It is said of Charlotte Elliott, the author of the “Invalid’s Hymn-book,” that tho she lived to enter her eighty-second year, she never knew a well day. Her sweet hymns, such as “Just as I am without one plea,” were the outpouring of a heart that knew what it was to suffer. Like so many other bards, she “learned in suffering what she taught in song.” (Text.)
(3003)
SONG AS A WELCOME HOME
In the mountains of Tyrol it is the custom of the women and children to come out when it is the close of day and sing. Their husbands, fathers and brothers answer them from the hills on their way homeward. On the shores of the Adriatic such a custom prevails. There the wives of the fishermen come down about sunset and sing a melody, listen for a while for an answering melody from off the water, telling that the loved one is almost home. How sweet to the weary fisherman, as the shadows gather around them, must be the songs of the loved ones at home that sing to cheer them, and how they must strengthen and tighten the links that bind together these dwellers of the sea.
(3004)
SONG, EFFECTIVE
An African heathen chief from an inland district was passing a mission school in Livingstonia.

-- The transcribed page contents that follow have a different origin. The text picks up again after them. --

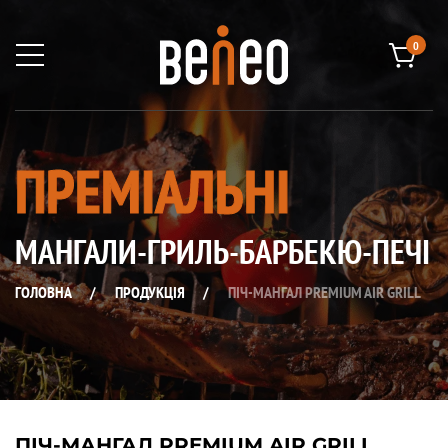
0
ПРЕМІАЛЬНІ
МАНГАЛИ-ГРИЛЬ-БАРБЕКЮ-ПЕЧІ
ГОЛОВНА
/
ПРОДУКЦІЯ
/
ПІЧ-МАНГАЛ PREMIUM AIR GRILL
ПІЧ-МАНГАЛ PREMIUM AIR GRILL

He heard the children singing their simple parting hymn. He sat down and waited till they came out. Then he asked the teacher “What were these children doing?”
“Singing a hymn,” she replied.
“What is a hymn?” asked the chief; “it has touched my heart. I should like the children of my village taught some hymns.”
There has since been a school established in that chief’s village, and the gospel is reaching the people through the simple messages carried by the children in song and story.